▶ Description of the task: Every entry should come back exactly as written, minus the pictures.

START Provided information

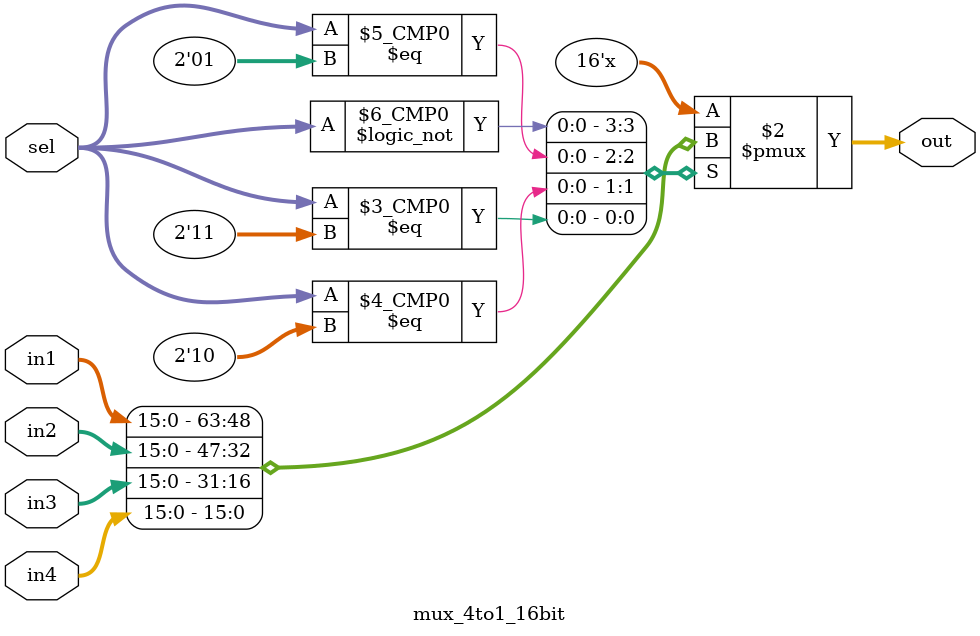
<source format=v>
module mux_4to1_16bit (in1,in2,in3,in4,sel,out);

input [15:0] in1,in2,in3,in4;
input [1:0] sel;
output reg [15:0] out;

always @ (*)
begin

case (sel)

2'b00:
out<= in1;

2'b01:
out<= in2;

2'b10:
out<= in3;

2'b11:
out<= in4;

default:
out<=16'bx;

endcase

end

endmodule 
</source>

END Provided information

▶ Response for this exercise:
<source format=v>
module mux_4to1_16bit (in1,in2,in3,in4,sel,out);

input [15:0] in1,in2,in3,in4;
input [1:0] sel;
output reg [15:0] out;

always @ (*)
begin

case (sel)

2'b00:
out<= in1;

2'b01:
out<= in2;

2'b10:
out<= in3;

2'b11:
out<= in4;

default:
out<=16'bx;

endcase

end

endmodule 
</source>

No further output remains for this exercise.